TO DO: An exact transcription of the lines below, from the first through the one containing "également aux couran", is the only output wanted.

RECORD SET below:

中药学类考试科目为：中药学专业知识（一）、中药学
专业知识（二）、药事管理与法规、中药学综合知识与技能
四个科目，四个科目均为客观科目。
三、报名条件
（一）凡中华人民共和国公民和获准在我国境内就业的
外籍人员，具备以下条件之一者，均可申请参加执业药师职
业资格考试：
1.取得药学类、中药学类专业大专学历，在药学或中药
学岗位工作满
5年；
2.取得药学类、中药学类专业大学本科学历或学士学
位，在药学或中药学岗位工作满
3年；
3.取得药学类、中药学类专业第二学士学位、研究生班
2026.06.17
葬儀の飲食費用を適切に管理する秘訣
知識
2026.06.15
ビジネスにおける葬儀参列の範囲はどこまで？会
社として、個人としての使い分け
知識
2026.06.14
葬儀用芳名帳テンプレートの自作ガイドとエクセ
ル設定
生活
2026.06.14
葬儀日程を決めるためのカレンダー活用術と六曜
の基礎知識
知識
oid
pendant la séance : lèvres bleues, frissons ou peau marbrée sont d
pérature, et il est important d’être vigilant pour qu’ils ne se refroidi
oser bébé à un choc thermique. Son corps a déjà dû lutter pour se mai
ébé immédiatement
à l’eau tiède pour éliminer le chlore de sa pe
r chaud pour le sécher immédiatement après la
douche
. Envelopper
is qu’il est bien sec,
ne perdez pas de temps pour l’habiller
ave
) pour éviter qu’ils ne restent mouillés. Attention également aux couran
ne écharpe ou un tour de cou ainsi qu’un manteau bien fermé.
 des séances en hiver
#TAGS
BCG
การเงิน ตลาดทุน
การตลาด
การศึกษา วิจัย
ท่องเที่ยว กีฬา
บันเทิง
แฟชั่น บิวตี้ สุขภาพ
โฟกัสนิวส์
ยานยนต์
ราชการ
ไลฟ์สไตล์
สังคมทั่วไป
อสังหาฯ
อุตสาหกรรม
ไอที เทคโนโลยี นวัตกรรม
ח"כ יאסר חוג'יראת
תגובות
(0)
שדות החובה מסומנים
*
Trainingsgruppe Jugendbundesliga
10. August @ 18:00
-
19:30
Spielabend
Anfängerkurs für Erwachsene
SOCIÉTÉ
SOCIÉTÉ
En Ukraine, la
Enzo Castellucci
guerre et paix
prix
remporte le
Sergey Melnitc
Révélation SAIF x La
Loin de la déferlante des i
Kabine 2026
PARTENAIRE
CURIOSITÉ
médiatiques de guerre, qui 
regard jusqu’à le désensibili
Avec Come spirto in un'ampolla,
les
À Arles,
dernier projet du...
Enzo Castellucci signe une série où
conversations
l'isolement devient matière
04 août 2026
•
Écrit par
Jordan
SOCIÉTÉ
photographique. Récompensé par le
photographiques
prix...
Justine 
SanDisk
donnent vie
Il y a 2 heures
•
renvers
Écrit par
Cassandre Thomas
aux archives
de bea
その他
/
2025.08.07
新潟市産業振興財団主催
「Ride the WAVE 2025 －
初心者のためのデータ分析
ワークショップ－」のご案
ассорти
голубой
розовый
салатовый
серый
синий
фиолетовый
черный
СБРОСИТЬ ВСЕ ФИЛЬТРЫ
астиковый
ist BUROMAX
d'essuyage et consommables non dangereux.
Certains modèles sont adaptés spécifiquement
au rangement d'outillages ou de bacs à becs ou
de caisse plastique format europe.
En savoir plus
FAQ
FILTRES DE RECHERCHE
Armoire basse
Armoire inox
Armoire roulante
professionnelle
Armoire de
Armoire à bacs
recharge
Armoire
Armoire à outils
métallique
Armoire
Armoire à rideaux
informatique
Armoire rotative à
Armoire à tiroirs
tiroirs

End of RECORD SET.

COMPLETED EXERCISE:
中药学类考试科目为：中药学专业知识（一）、中药学
专业知识（二）、药事管理与法规、中药学综合知识与技能
四个科目，四个科目均为客观科目。
三、报名条件
（一）凡中华人民共和国公民和获准在我国境内就业的
外籍人员，具备以下条件之一者，均可申请参加执业药师职
业资格考试：
1.取得药学类、中药学类专业大专学历，在药学或中药
学岗位工作满
5年；
2.取得药学类、中药学类专业大学本科学历或学士学
位，在药学或中药学岗位工作满
3年；
3.取得药学类、中药学类专业第二学士学位、研究生班
2026.06.17
葬儀の飲食費用を適切に管理する秘訣
知識
2026.06.15
ビジネスにおける葬儀参列の範囲はどこまで？会
社として、個人としての使い分け
知識
2026.06.14
葬儀用芳名帳テンプレートの自作ガイドとエクセ
ル設定
生活
2026.06.14
葬儀日程を決めるためのカレンダー活用術と六曜
の基礎知識
知識
oid
pendant la séance : lèvres bleues, frissons ou peau marbrée sont d
pérature, et il est important d’être vigilant pour qu’ils ne se refroidi
oser bébé à un choc thermique. Son corps a déjà dû lutter pour se mai
ébé immédiatement
à l’eau tiède pour éliminer le chlore de sa pe
r chaud pour le sécher immédiatement après la
douche
. Envelopper
is qu’il est bien sec,
ne perdez pas de temps pour l’habiller
ave
) pour éviter qu’ils ne restent mouillés. Attention également aux couran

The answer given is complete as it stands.